The real estate industry doesn’t have a great image, with only two out of five people surveyed being confident of its professionalism. The new settled.govt.nz website aims to not only help Kiwis with buying and selling, but also to raise the profile of the industry.
What should you really be looking for when you visit an open home? Can you spot a leaky home? How do tenders work, and can you afford it?
A new website launched today by industry regulator the Real Estate Authority (REA) spells it all out.
Settled.govt.nz answers all the questions you may want to ask before you buy or sell a house. And it has been welcomed by Consumer NZ deputy CEO Karen McDonald.
“Buying or selling a home is one of the biggest financial decisions many Kiwis will ever make, with the potential to hugely impact their life. An independent resource, such as settled.govt.nz goes a long way to help Kiwis make informed decisions, and help them avoid blunders that could cost them dearly in the long run.”

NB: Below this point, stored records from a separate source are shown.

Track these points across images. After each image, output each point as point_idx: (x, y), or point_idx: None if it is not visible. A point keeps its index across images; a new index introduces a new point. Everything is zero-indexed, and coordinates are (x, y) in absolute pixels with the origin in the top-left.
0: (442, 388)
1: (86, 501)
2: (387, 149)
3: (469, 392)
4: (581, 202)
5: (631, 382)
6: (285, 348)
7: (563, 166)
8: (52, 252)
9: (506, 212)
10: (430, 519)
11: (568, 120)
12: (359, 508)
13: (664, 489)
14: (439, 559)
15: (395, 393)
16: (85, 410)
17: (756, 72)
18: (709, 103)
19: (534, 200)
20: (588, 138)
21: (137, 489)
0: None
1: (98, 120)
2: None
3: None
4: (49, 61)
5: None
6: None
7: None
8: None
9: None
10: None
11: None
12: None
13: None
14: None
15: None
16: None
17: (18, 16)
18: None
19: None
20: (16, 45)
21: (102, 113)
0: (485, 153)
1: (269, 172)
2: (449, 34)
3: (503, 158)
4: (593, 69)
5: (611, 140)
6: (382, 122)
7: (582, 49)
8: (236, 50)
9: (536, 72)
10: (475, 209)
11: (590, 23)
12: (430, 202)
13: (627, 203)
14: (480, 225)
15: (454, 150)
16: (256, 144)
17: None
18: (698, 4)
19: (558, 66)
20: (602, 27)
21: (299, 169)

But the website also aims to raise the profile of the industry, which rated poorly in a recent survey by the REA.
The survey showed that just two out of five Kiwis are confident the real estate industry is professional. About one in five is confident it’s transparent.
In 2017, real estate agents providing incorrect or misleading information topped the issues raised in consumer complaints and inquiries to the REA. Failure to disclose defects or other important information about a property was the second most common issue raised. Advertising faux pas, poor customer service, and incorrect sale and purchase agreements rounded out the top five.
McDonald says a recent Consumer NZ survey shows how heavily decisions around home ownership affect people’s lives. “Three in five homeowners with a mortgage were just getting by or finding it difficult on their present income, and a third had cut back spending on essentials such as groceries or power.”
Settled.govt.nz provides five-step information modules on buying and also selling a home. These include detailed information about leaky homes and problem building materials, private sales, marketing, auctions, sale and purchase agreements and finances. There are extensive checklists of what to look for during a viewing, how to present your home for sale and how to deal with offers.
Much of the information is provided in quiz format, but the answers are immediate and accompanied by explanations.